Friday, June 19, 2009

The Chalk Circle Man


By Fred Vargas.

I have enjoyed Fred Vargas' novels for quite some time, so was delighted to find her first Jean-Baptiste Adamsberg Novel was finally out in New Zealand. Vargas is a French novelist, and I have no idea why her other novels had been translated into English and available before this one, but that is the strange world of translation and foreign rights.

Anyway, I digress. The Chalk Circle Man as the title suggests starts with the appearance of mysterious blue chalk circles drawn on the streets of Paris and the odd objects that lie in the center of them, which everyone pretty much ignores until the object in the center of one turns out to be a very dead person. Adamsberg had a bad feeling about the circles before the body showed up, but then Adamsberg is a perculiar sort of policeman in that he accepts his gut feelings and hunches and runs with them, or I should say, dawdles with them.

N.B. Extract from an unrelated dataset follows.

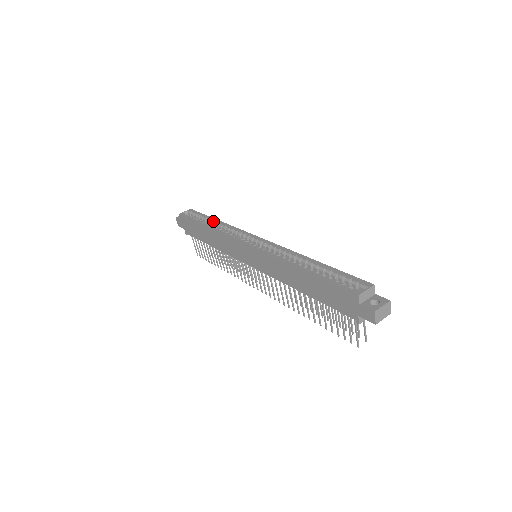
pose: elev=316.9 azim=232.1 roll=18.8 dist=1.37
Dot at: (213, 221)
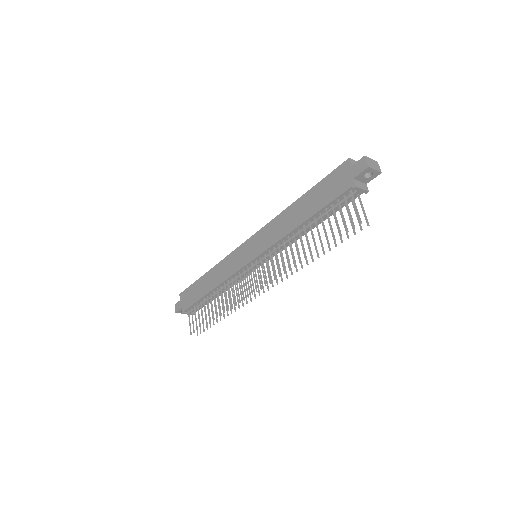
Dot at: occluded
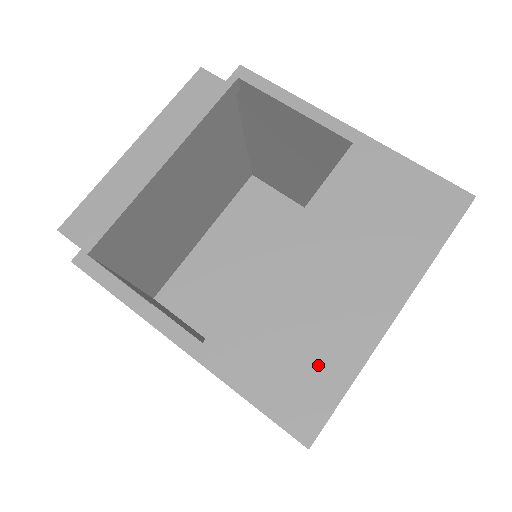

This is one of the things I really enjoy about these novels, they are crime fiction, but they lack the frenetic pace of a lot of the genre and that is perfectly okay. I enjoy that we get to amble around inside Adamsberg's head, and that of his intellectual colleague Danglard, in fact I love that there is so much interior monologue and musing. The end result for me is fascinating, and entertaining and makes for a damn good read. There in lies Vargas' skill. It is quite an art to make a rambling kind of a novel a satisfying crime fiction read, but she achieves this with great success.